**Required task:** Reproduce each of the rows below word for word, keeping them in the same order.

— Begin Records to process —

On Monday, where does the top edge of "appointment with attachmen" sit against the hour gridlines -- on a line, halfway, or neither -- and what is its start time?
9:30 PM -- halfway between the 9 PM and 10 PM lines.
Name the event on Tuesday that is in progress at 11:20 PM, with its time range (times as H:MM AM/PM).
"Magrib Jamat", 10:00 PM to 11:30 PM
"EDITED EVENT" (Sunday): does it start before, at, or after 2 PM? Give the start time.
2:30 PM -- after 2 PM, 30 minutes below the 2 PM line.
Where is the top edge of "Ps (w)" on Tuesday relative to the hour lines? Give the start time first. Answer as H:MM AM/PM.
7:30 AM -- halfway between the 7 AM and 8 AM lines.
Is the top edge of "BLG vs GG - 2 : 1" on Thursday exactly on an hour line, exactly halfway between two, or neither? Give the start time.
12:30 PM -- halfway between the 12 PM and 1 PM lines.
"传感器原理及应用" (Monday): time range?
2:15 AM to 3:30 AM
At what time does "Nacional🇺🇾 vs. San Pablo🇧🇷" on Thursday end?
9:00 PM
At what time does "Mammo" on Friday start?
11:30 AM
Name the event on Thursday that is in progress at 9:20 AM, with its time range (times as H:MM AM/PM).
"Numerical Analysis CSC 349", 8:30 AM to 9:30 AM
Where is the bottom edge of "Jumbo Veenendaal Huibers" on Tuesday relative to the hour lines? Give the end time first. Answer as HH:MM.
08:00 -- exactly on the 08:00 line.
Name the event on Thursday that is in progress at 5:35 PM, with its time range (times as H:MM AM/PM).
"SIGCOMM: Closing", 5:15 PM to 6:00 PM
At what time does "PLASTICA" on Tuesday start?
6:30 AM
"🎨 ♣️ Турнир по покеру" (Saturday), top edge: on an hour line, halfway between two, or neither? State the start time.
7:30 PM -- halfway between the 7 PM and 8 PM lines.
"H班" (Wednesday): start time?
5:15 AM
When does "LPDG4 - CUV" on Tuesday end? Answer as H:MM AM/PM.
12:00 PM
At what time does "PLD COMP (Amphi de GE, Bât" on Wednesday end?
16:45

— End Records to process —

**The solution:**
On Monday, where does the top edge of "appointment with attachmen" sit against the hour gridlines -- on a line, halfway, or neither -- and what is its start time?
9:30 PM -- halfway between the 9 PM and 10 PM lines.
Name the event on Tuesday that is in progress at 11:20 PM, with its time range (times as H:MM AM/PM).
"Magrib Jamat", 10:00 PM to 11:30 PM
"EDITED EVENT" (Sunday): does it start before, at, or after 2 PM? Give the start time.
2:30 PM -- after 2 PM, 30 minutes below the 2 PM line.
Where is the top edge of "Ps (w)" on Tuesday relative to the hour lines? Give the start time first. Answer as H:MM AM/PM.
7:30 AM -- halfway between the 7 AM and 8 AM lines.
Is the top edge of "BLG vs GG - 2 : 1" on Thursday exactly on an hour line, exactly halfway between two, or neither? Give the start time.
12:30 PM -- halfway between the 12 PM and 1 PM lines.
"传感器原理及应用" (Monday): time range?
2:15 AM to 3:30 AM
At what time does "Nacional🇺🇾 vs. San Pablo🇧🇷" on Thursday end?
9:00 PM
At what time does "Mammo" on Friday start?
11:30 AM
Name the event on Thursday that is in progress at 9:20 AM, with its time range (times as H:MM AM/PM).
"Numerical Analysis CSC 349", 8:30 AM to 9:30 AM
Where is the bottom edge of "Jumbo Veenendaal Huibers" on Tuesday relative to the hour lines? Give the end time first. Answer as HH:MM.
08:00 -- exactly on the 08:00 line.
Name the event on Thursday that is in progress at 5:35 PM, with its time range (times as H:MM AM/PM).
"SIGCOMM: Closing", 5:15 PM to 6:00 PM
At what time does "PLASTICA" on Tuesday start?
6:30 AM
"🎨 ♣️ Турнир по покеру" (Saturday), top edge: on an hour line, halfway between two, or neither? State the start time.
7:30 PM -- halfway between the 7 PM and 8 PM lines.
"H班" (Wednesday): start time?
5:15 AM
When does "LPDG4 - CUV" on Tuesday end? Answer as H:MM AM/PM.
12:00 PM
At what time does "PLD COMP (Amphi de GE, Bât" on Wednesday end?
16:45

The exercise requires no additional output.